(DATA SHOWN)

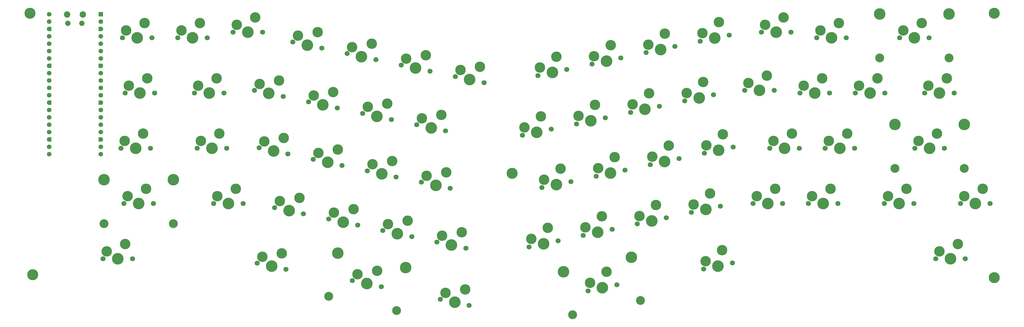
<source format=gbr>
%TF.GenerationSoftware,KiCad,Pcbnew,9.0.3*%
%TF.CreationDate,2025-08-01T16:02:48+05:00*%
%TF.ProjectId,Ayumu62,4179756d-7536-4322-9e6b-696361645f70,rev?*%
%TF.SameCoordinates,Original*%
%TF.FileFunction,Soldermask,Top*%
%TF.FilePolarity,Negative*%
%FSLAX46Y46*%
G04 Gerber Fmt 4.6, Leading zero omitted, Abs format (unit mm)*
G04 Created by KiCad (PCBNEW 9.0.3) date 2025-08-01 16:02:48*
%MOMM*%
%LPD*%
G01*
G04 APERTURE LIST*
G04 Aperture macros list*
%AMRoundRect*
0 Rectangle with rounded corners*
0 $1 Rounding radius*
0 $2 $3 $4 $5 $6 $7 $8 $9 X,Y pos of 4 corners*
0 Add a 4 corners polygon primitive as box body*
4,1,4,$2,$3,$4,$5,$6,$7,$8,$9,$2,$3,0*
0 Add four circle primitives for the rounded corners*
1,1,$1+$1,$2,$3*
1,1,$1+$1,$4,$5*
1,1,$1+$1,$6,$7*
1,1,$1+$1,$8,$9*
0 Add four rect primitives between the rounded corners*
20,1,$1+$1,$2,$3,$4,$5,0*
20,1,$1+$1,$4,$5,$6,$7,0*
20,1,$1+$1,$6,$7,$8,$9,0*
20,1,$1+$1,$8,$9,$2,$3,0*%
%AMFreePoly0*
4,1,37,0.603843,0.796157,0.639018,0.796157,0.711114,0.766294,0.766294,0.711114,0.796157,0.639018,0.796157,0.603843,0.800000,0.600000,0.800000,-0.600000,0.796157,-0.603843,0.796157,-0.639018,0.766294,-0.711114,0.711114,-0.766294,0.639018,-0.796157,0.603843,-0.796157,0.600000,-0.800000,0.000000,-0.800000,0.000000,-0.796148,-0.078414,-0.796148,-0.232228,-0.765552,-0.377117,-0.705537,
-0.507515,-0.618408,-0.618408,-0.507515,-0.705537,-0.377117,-0.765552,-0.232228,-0.796148,-0.078414,-0.796148,0.078414,-0.765552,0.232228,-0.705537,0.377117,-0.618408,0.507515,-0.507515,0.618408,-0.377117,0.705537,-0.232228,0.765552,-0.078414,0.796148,0.000000,0.796148,0.000000,0.800000,0.600000,0.800000,0.603843,0.796157,0.603843,0.796157,$1*%
%AMFreePoly1*
4,1,37,0.000000,0.796148,0.078414,0.796148,0.232228,0.765552,0.377117,0.705537,0.507515,0.618408,0.618408,0.507515,0.705537,0.377117,0.765552,0.232228,0.796148,0.078414,0.796148,-0.078414,0.765552,-0.232228,0.705537,-0.377117,0.618408,-0.507515,0.507515,-0.618408,0.377117,-0.705537,0.232228,-0.765552,0.078414,-0.796148,0.000000,-0.796148,0.000000,-0.800000,-0.600000,-0.800000,
-0.603843,-0.796157,-0.639018,-0.796157,-0.711114,-0.766294,-0.766294,-0.711114,-0.796157,-0.639018,-0.796157,-0.603843,-0.800000,-0.600000,-0.800000,0.600000,-0.796157,0.603843,-0.796157,0.639018,-0.766294,0.711114,-0.711114,0.766294,-0.639018,0.796157,-0.603843,0.796157,-0.600000,0.800000,0.000000,0.800000,0.000000,0.796148,0.000000,0.796148,$1*%
G04 Aperture macros list end*
%ADD10C,1.750000*%
%ADD11C,4.000000*%
%ADD12C,3.600000*%
%ADD13C,3.048000*%
%ADD14C,3.987800*%
%ADD15C,3.800000*%
%ADD16C,2.200000*%
%ADD17C,1.850000*%
%ADD18RoundRect,0.200000X0.600000X0.600000X-0.600000X0.600000X-0.600000X-0.600000X0.600000X-0.600000X0*%
%ADD19C,1.600000*%
%ADD20FreePoly0,180.000000*%
%ADD21FreePoly1,180.000000*%
G04 APERTURE END LIST*
D10*
%TO.C,SW61*%
X249375410Y-176718391D03*
D11*
X254344400Y-175662200D03*
D10*
X259313390Y-174606009D03*
D12*
X250089562Y-173969849D03*
X255772704Y-170165114D03*
%TD*%
D10*
%TO.C,SW5*%
X328137500Y-89445600D03*
D11*
X333217500Y-89445600D03*
D10*
X338297500Y-89445600D03*
D12*
X329407500Y-86905600D03*
X335757500Y-84365600D03*
%TD*%
D10*
%TO.C,SW38*%
X141474010Y-148004609D03*
D11*
X146443000Y-149060800D03*
D10*
X151411990Y-150116991D03*
D12*
X143244353Y-145784163D03*
X149983686Y-144619906D03*
%TD*%
D10*
%TO.C,SW46*%
X250768710Y-98519791D03*
D11*
X255737700Y-97463600D03*
D10*
X260706690Y-96407409D03*
D12*
X251482862Y-95771249D03*
X257166004Y-91966514D03*
%TD*%
D10*
%TO.C,SW48*%
X288036210Y-90598391D03*
D11*
X293005200Y-89542200D03*
D10*
X297974190Y-88486009D03*
D12*
X288750362Y-87849849D03*
X294433504Y-84045114D03*
%TD*%
D13*
%TO.C,H1*%
X183452763Y-183544111D03*
D14*
X186615100Y-168666486D03*
D13*
X160098511Y-178580011D03*
D14*
X163260848Y-163702386D03*
%TD*%
D10*
%TO.C,SW56*%
X289435810Y-129252091D03*
D11*
X294404800Y-128195900D03*
D10*
X299373790Y-127139709D03*
D12*
X290149962Y-126503549D03*
X295833104Y-122698814D03*
%TD*%
D10*
%TO.C,SW26*%
X147766110Y-90915209D03*
D11*
X152735100Y-91971400D03*
D10*
X157704090Y-93027591D03*
D12*
X149536453Y-88694763D03*
X156275786Y-87530506D03*
%TD*%
D15*
%TO.C,H7*%
X58190000Y-171170600D03*
%TD*%
D10*
%TO.C,SW42*%
X168258910Y-173173509D03*
D11*
X173227900Y-174229700D03*
D10*
X178196890Y-175285891D03*
D12*
X170029253Y-170953063D03*
X176768586Y-169788806D03*
%TD*%
D10*
%TO.C,SW31*%
X153122210Y-111529309D03*
D11*
X158091200Y-112585500D03*
D10*
X163060190Y-113641691D03*
D12*
X154892553Y-109308863D03*
X161631886Y-108144606D03*
%TD*%
D15*
%TO.C,H8*%
X223231300Y-136145600D03*
%TD*%
D10*
%TO.C,SW7*%
X303372500Y-107543100D03*
D11*
X308452500Y-107543100D03*
D10*
X313532500Y-107543100D03*
D12*
X304642500Y-105003100D03*
X310992500Y-102463100D03*
%TD*%
D10*
%TO.C,SW58*%
X247743910Y-157589591D03*
D11*
X252712900Y-156533400D03*
D10*
X257681890Y-155477209D03*
D12*
X248458062Y-154841049D03*
X254141204Y-151036314D03*
%TD*%
D10*
%TO.C,SW39*%
X160107710Y-151965309D03*
D11*
X165076700Y-153021500D03*
D10*
X170045690Y-154077691D03*
D12*
X161878053Y-149744863D03*
X168617386Y-148580606D03*
%TD*%
D10*
%TO.C,SW17*%
X361951300Y-127545600D03*
D11*
X367031300Y-127545600D03*
D10*
X372111300Y-127545600D03*
D12*
X363221300Y-125005600D03*
X369571300Y-122465600D03*
%TD*%
D10*
%TO.C,SW51*%
X264046310Y-115173191D03*
D11*
X269015300Y-114117000D03*
D10*
X273984290Y-113060809D03*
D12*
X264760462Y-112424649D03*
X270443604Y-108619914D03*
%TD*%
D10*
%TO.C,SW12*%
X365285000Y-108495600D03*
D11*
X370365000Y-108495600D03*
D10*
X375445000Y-108495600D03*
D12*
X366555000Y-105955600D03*
X372905000Y-103415600D03*
%TD*%
D10*
%TO.C,SW47*%
X269402510Y-94559091D03*
D11*
X274371500Y-93502900D03*
D10*
X279340490Y-92446709D03*
D12*
X270116662Y-91810549D03*
X275799804Y-88005814D03*
%TD*%
D10*
%TO.C,SW40*%
X178741410Y-155926009D03*
D11*
X183710400Y-156982200D03*
D10*
X188679390Y-158038391D03*
D12*
X180511753Y-153705563D03*
X187251086Y-152541306D03*
%TD*%
D10*
%TO.C,SW24*%
X82392500Y-165645600D03*
D11*
X87472500Y-165645600D03*
D10*
X92552500Y-165645600D03*
D12*
X83662500Y-163105600D03*
X90012500Y-160565600D03*
%TD*%
D10*
%TO.C,SW57*%
X229110210Y-161550291D03*
D11*
X234079200Y-160494100D03*
D10*
X239048190Y-159437909D03*
D12*
X229824362Y-158801749D03*
X235507504Y-154997014D03*
%TD*%
D10*
%TO.C,SW52*%
X282680010Y-111212491D03*
D11*
X287649000Y-110156300D03*
D10*
X292617990Y-109100109D03*
D12*
X283394162Y-108463949D03*
X289077304Y-104659214D03*
%TD*%
D10*
%TO.C,SW3*%
X89060000Y-89445600D03*
D11*
X94140000Y-89445600D03*
D10*
X99220000Y-89445600D03*
D12*
X90330000Y-86905600D03*
X96680000Y-84365600D03*
%TD*%
D13*
%TO.C,H3*%
X106554300Y-153580600D03*
D14*
X106554300Y-138370600D03*
D13*
X82678300Y-153580600D03*
D14*
X82678300Y-138370600D03*
%TD*%
D13*
%TO.C,H2*%
X267473789Y-180012511D03*
D14*
X264311452Y-165134886D03*
D13*
X244119537Y-184976611D03*
D14*
X240957200Y-170098986D03*
%TD*%
D10*
%TO.C,SW30*%
X134488510Y-107568609D03*
D11*
X139457500Y-108624800D03*
D10*
X144426490Y-109680991D03*
D12*
X136258853Y-105348163D03*
X142998186Y-104183906D03*
%TD*%
D10*
%TO.C,SW45*%
X232135010Y-102480591D03*
D11*
X237104000Y-101424400D03*
D10*
X242072990Y-100368209D03*
D12*
X232849162Y-99732049D03*
X238532304Y-95927314D03*
%TD*%
D10*
%TO.C,SW20*%
X306230000Y-146595600D03*
D11*
X311310000Y-146595600D03*
D10*
X316390000Y-146595600D03*
D12*
X307500000Y-144055600D03*
X313850000Y-141515600D03*
%TD*%
D10*
%TO.C,SW55*%
X270802110Y-133212791D03*
D11*
X275771100Y-132156600D03*
D10*
X280740090Y-131100409D03*
D12*
X271516262Y-130464249D03*
X277199404Y-126659514D03*
%TD*%
D10*
%TO.C,SW37*%
X192019010Y-139272709D03*
D11*
X196988000Y-140328900D03*
D10*
X201956990Y-141385091D03*
D12*
X193789353Y-137052263D03*
X200528686Y-135888006D03*
%TD*%
D10*
%TO.C,SW50*%
X245412610Y-119133891D03*
D11*
X250381600Y-118077700D03*
D10*
X255350590Y-117021509D03*
D12*
X246126762Y-116385349D03*
X251809904Y-112580614D03*
%TD*%
D15*
%TO.C,H6*%
X57190000Y-81015600D03*
%TD*%
D10*
%TO.C,SW34*%
X136117910Y-127390509D03*
D11*
X141086900Y-128446700D03*
D10*
X146055890Y-129502891D03*
D12*
X137888253Y-125170063D03*
X144627586Y-124005806D03*
%TD*%
D10*
%TO.C,SW10*%
X322422500Y-108495600D03*
D11*
X327502500Y-108495600D03*
D10*
X332582500Y-108495600D03*
D12*
X323692500Y-105955600D03*
X330042500Y-103415600D03*
%TD*%
D10*
%TO.C,SW8*%
X90012500Y-108495600D03*
D11*
X95092500Y-108495600D03*
D10*
X100172500Y-108495600D03*
D12*
X91282500Y-105955600D03*
X97632500Y-103415600D03*
%TD*%
D10*
%TO.C,SW13*%
X88583800Y-127545600D03*
D11*
X93663800Y-127545600D03*
D10*
X98743800Y-127545600D03*
D12*
X89853800Y-125005600D03*
X96203800Y-122465600D03*
%TD*%
D10*
%TO.C,SW1*%
X127160000Y-87540600D03*
D11*
X132240000Y-87540600D03*
D10*
X137320000Y-87540600D03*
D12*
X128430000Y-85000600D03*
X134780000Y-82460600D03*
%TD*%
D10*
%TO.C,SW21*%
X325280000Y-146595600D03*
D11*
X330360000Y-146595600D03*
D10*
X335440000Y-146595600D03*
D12*
X326550000Y-144055600D03*
X332900000Y-141515600D03*
%TD*%
D10*
%TO.C,SW29*%
X203667210Y-102797409D03*
D11*
X208636200Y-103853600D03*
D10*
X213605190Y-104909791D03*
D12*
X205437553Y-100576963D03*
X212176886Y-99412706D03*
%TD*%
D10*
%TO.C,SW11*%
X341472500Y-108495600D03*
D11*
X346552500Y-108495600D03*
D10*
X351632500Y-108495600D03*
D12*
X342742500Y-105955600D03*
X349092500Y-103415600D03*
%TD*%
D10*
%TO.C,SW44*%
X135451910Y-167173909D03*
D11*
X140420900Y-168230100D03*
D10*
X145389890Y-169286291D03*
D12*
X137222253Y-164953463D03*
X143961586Y-163789206D03*
%TD*%
D10*
%TO.C,SW2*%
X309087500Y-87540600D03*
D11*
X314167500Y-87540600D03*
D10*
X319247500Y-87540600D03*
D12*
X310357500Y-85000600D03*
X316707500Y-82460600D03*
%TD*%
D10*
%TO.C,SW14*%
X114777500Y-127545600D03*
D11*
X119857500Y-127545600D03*
D10*
X124937500Y-127545600D03*
D12*
X116047500Y-125005600D03*
X122397500Y-122465600D03*
%TD*%
D13*
%TO.C,H4*%
X373730500Y-96430600D03*
D14*
X373730500Y-81220600D03*
D13*
X349854500Y-96430600D03*
D14*
X349854500Y-81220600D03*
%TD*%
D10*
%TO.C,SW9*%
X113825000Y-108495600D03*
D11*
X118905000Y-108495600D03*
D10*
X123985000Y-108495600D03*
D12*
X115095000Y-105955600D03*
X121445000Y-103415600D03*
%TD*%
D10*
%TO.C,SW60*%
X285011410Y-149668091D03*
D11*
X289980400Y-148611900D03*
D10*
X294949390Y-147555709D03*
D12*
X285725562Y-146919549D03*
X291408704Y-143114814D03*
%TD*%
D10*
%TO.C,SW27*%
X166399810Y-94876009D03*
D11*
X171368800Y-95932200D03*
D10*
X176337790Y-96988391D03*
D12*
X168170153Y-92655563D03*
X174909486Y-91491306D03*
%TD*%
D10*
%TO.C,SW62*%
X289170110Y-169233491D03*
D11*
X294139100Y-168177300D03*
D10*
X299108090Y-167121109D03*
D12*
X289884262Y-166484949D03*
X295567404Y-162680214D03*
%TD*%
D10*
%TO.C,SW49*%
X226778910Y-123094591D03*
D11*
X231747900Y-122038400D03*
D10*
X236716890Y-120982209D03*
D12*
X227493062Y-120346049D03*
X233176204Y-116541314D03*
%TD*%
D10*
%TO.C,SW28*%
X185033510Y-98836709D03*
D11*
X190002500Y-99892900D03*
D10*
X194971490Y-100949091D03*
D12*
X186803853Y-96616263D03*
X193543186Y-95452006D03*
%TD*%
D15*
%TO.C,H10*%
X389272500Y-172170600D03*
%TD*%
D10*
%TO.C,SW33*%
X190389610Y-119450709D03*
D11*
X195358600Y-120506900D03*
D10*
X200327590Y-121563091D03*
D12*
X192159953Y-117230263D03*
X198899286Y-116066006D03*
%TD*%
D10*
%TO.C,SW32*%
X171755910Y-115490009D03*
D11*
X176724900Y-116546200D03*
D10*
X181693890Y-117602391D03*
D12*
X173526253Y-113269563D03*
X180265586Y-112105306D03*
%TD*%
D10*
%TO.C,SW19*%
X120492500Y-146595600D03*
D11*
X125572500Y-146595600D03*
D10*
X130652500Y-146595600D03*
D12*
X121762500Y-144055600D03*
X128112500Y-141515600D03*
%TD*%
D10*
%TO.C,SW22*%
X351473800Y-146595600D03*
D11*
X356553800Y-146595600D03*
D10*
X361633800Y-146595600D03*
D12*
X352743800Y-144055600D03*
X359093800Y-141515600D03*
%TD*%
D13*
%TO.C,H5*%
X378969300Y-134530600D03*
D14*
X378969300Y-119320600D03*
D13*
X355093300Y-134530600D03*
D14*
X355093300Y-119320600D03*
%TD*%
D10*
%TO.C,SW41*%
X197375210Y-159886709D03*
D11*
X202344200Y-160942900D03*
D10*
X207313190Y-161999091D03*
D12*
X199145553Y-157666263D03*
X205884886Y-156502006D03*
%TD*%
D10*
%TO.C,SW4*%
X108110000Y-89445600D03*
D11*
X113190000Y-89445600D03*
D10*
X118270000Y-89445600D03*
D12*
X109380000Y-86905600D03*
X115730000Y-84365600D03*
%TD*%
D10*
%TO.C,SW23*%
X377667500Y-146595600D03*
D11*
X382747500Y-146595600D03*
D10*
X387827500Y-146595600D03*
D12*
X378937500Y-144055600D03*
X385287500Y-141515600D03*
%TD*%
D10*
%TO.C,SW36*%
X173385310Y-135312009D03*
D11*
X178354300Y-136368200D03*
D10*
X183323290Y-137424391D03*
D12*
X175155653Y-133091563D03*
X181894986Y-131927306D03*
%TD*%
D10*
%TO.C,SW35*%
X154751610Y-131351209D03*
D11*
X159720600Y-132407400D03*
D10*
X164689590Y-133463591D03*
D12*
X156521953Y-129130763D03*
X163261286Y-127966506D03*
%TD*%
D10*
%TO.C,SW6*%
X356712500Y-89445600D03*
D11*
X361792500Y-89445600D03*
D10*
X366872500Y-89445600D03*
D12*
X357982500Y-86905600D03*
X364332500Y-84365600D03*
%TD*%
D10*
%TO.C,SW54*%
X252168410Y-137173491D03*
D11*
X257137400Y-136117300D03*
D10*
X262106390Y-135061109D03*
D12*
X252882562Y-134424949D03*
X258565704Y-130620214D03*
%TD*%
D15*
%TO.C,H9*%
X389272500Y-81015600D03*
%TD*%
D10*
%TO.C,SW16*%
X330995000Y-127545600D03*
D11*
X336075000Y-127545600D03*
D10*
X341155000Y-127545600D03*
D12*
X332265000Y-125005600D03*
X338615000Y-122465600D03*
%TD*%
D10*
%TO.C,SW43*%
X198538710Y-179609709D03*
D11*
X203507700Y-180665900D03*
D10*
X208476690Y-181722091D03*
D12*
X200309053Y-177389263D03*
X207048386Y-176225006D03*
%TD*%
D10*
%TO.C,SW25*%
X369095000Y-165645600D03*
D11*
X374175000Y-165645600D03*
D10*
X379255000Y-165645600D03*
D12*
X370365000Y-163105600D03*
X376715000Y-160565600D03*
%TD*%
D10*
%TO.C,SW15*%
X311945000Y-127545600D03*
D11*
X317025000Y-127545600D03*
D10*
X322105000Y-127545600D03*
D12*
X313215000Y-125005600D03*
X319565000Y-122465600D03*
%TD*%
D10*
%TO.C,SW59*%
X266377610Y-153628791D03*
D11*
X271346600Y-152572600D03*
D10*
X276315590Y-151516409D03*
D12*
X267091762Y-150880249D03*
X272774904Y-147075514D03*
%TD*%
D10*
%TO.C,SW18*%
X89536300Y-146595600D03*
D11*
X94616300Y-146595600D03*
D10*
X99696300Y-146595600D03*
D12*
X90806300Y-144055600D03*
X97156300Y-141515600D03*
%TD*%
D10*
%TO.C,SW53*%
X233534710Y-141134191D03*
D11*
X238503700Y-140078000D03*
D10*
X243472690Y-139021809D03*
D12*
X234248862Y-138385649D03*
X239932004Y-134580914D03*
%TD*%
D16*
%TO.C,A1*%
X75415000Y-81428100D03*
D17*
X75115000Y-84458100D03*
X70265000Y-84458100D03*
D16*
X69965000Y-81428100D03*
D18*
X81580000Y-81298100D03*
D19*
X81580000Y-83838100D03*
D20*
X81580000Y-86378100D03*
D19*
X81580000Y-88918100D03*
X81580000Y-91458100D03*
X81580000Y-93998100D03*
X81580000Y-96538100D03*
D20*
X81580000Y-99078100D03*
D19*
X81580000Y-101618100D03*
X81580000Y-104158100D03*
X81580000Y-106698100D03*
X81580000Y-109238100D03*
D20*
X81580000Y-111778100D03*
D19*
X81580000Y-114318100D03*
X81580000Y-116858100D03*
X81580000Y-119398100D03*
X81580000Y-121938100D03*
D20*
X81580000Y-124478100D03*
D19*
X81580000Y-127018100D03*
X81580000Y-129558100D03*
X63800000Y-129558100D03*
X63800000Y-127018100D03*
D21*
X63800000Y-124478100D03*
D19*
X63800000Y-121938100D03*
X63800000Y-119398100D03*
X63800000Y-116858100D03*
X63800000Y-114318100D03*
D21*
X63800000Y-111778100D03*
D19*
X63800000Y-109238100D03*
X63800000Y-106698100D03*
X63800000Y-104158100D03*
X63800000Y-101618100D03*
D21*
X63800000Y-99078100D03*
D19*
X63800000Y-96538100D03*
X63800000Y-93998100D03*
X63800000Y-91458100D03*
X63800000Y-88918100D03*
D21*
X63800000Y-86378100D03*
D19*
X63800000Y-83838100D03*
X63800000Y-81298100D03*
%TD*%
M02*

</source>
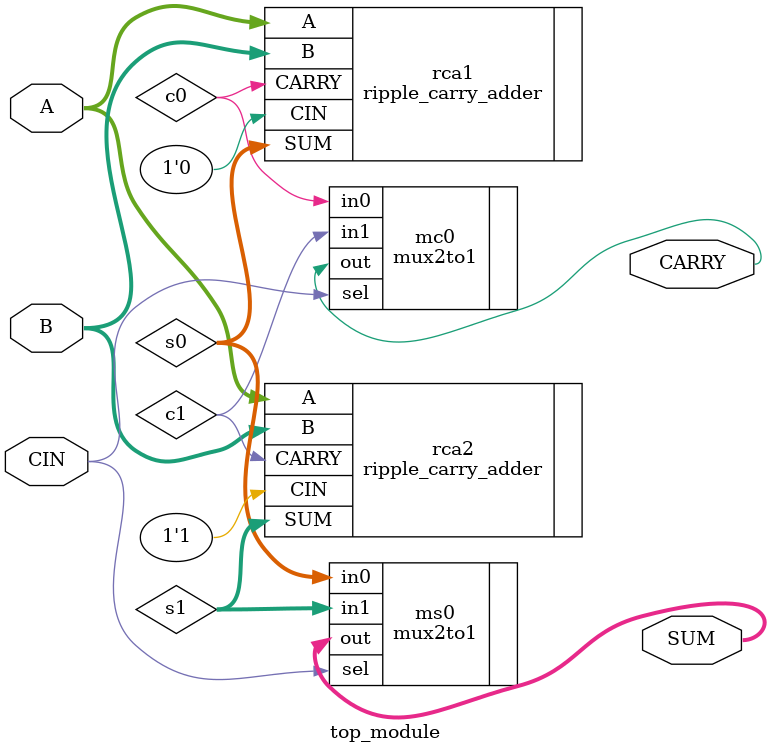
<source format=v>
/*
    4-bit Carry Select Adder
*/
`timescale 1ns / 1ps
module top_module(A, B, CIN, SUM, CARRY);
    input [3:0] A,B;
    input CIN;
    output [3:0] SUM;
    output CARRY;

    // Internal wires
    wire [3:0] s0,s1;
    wire c0,c1;

    ripple_carry_adder rca1(
        .A(A[3:0]),
        .B(B[3:0]),
        .CIN(1'b0),
        .SUM(s0[3:0]),
        .CARRY(c0));

    ripple_carry_adder rca2(
        .A(A[3:0]),
        .B(B[3:0]),
        .CIN(1'b1),
        .SUM(s1[3:0]),
        .CARRY(c1));
    // Sum Muxes
    mux2to1 #(4) ms0(
        .in0(s0[3:0]),
        .in1(s1[3:0]),
        .sel(CIN),
        .out(SUM[3:0]));
    // Carry Mux
    mux2to1 #(1) mc0(
        .in0(c0),
        .in1(c1),
        .sel(CIN),
        .out(CARRY));
endmodule
</source>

(End DATA SHOWN)

- **REQUIRED ACTION**: When a line above contains the string "primitives", copy that line.

- **EXERCISE RESPONSE**:
0 Add four circle primitives for the rounded corners*
0 Add four rect primitives between the rounded corners*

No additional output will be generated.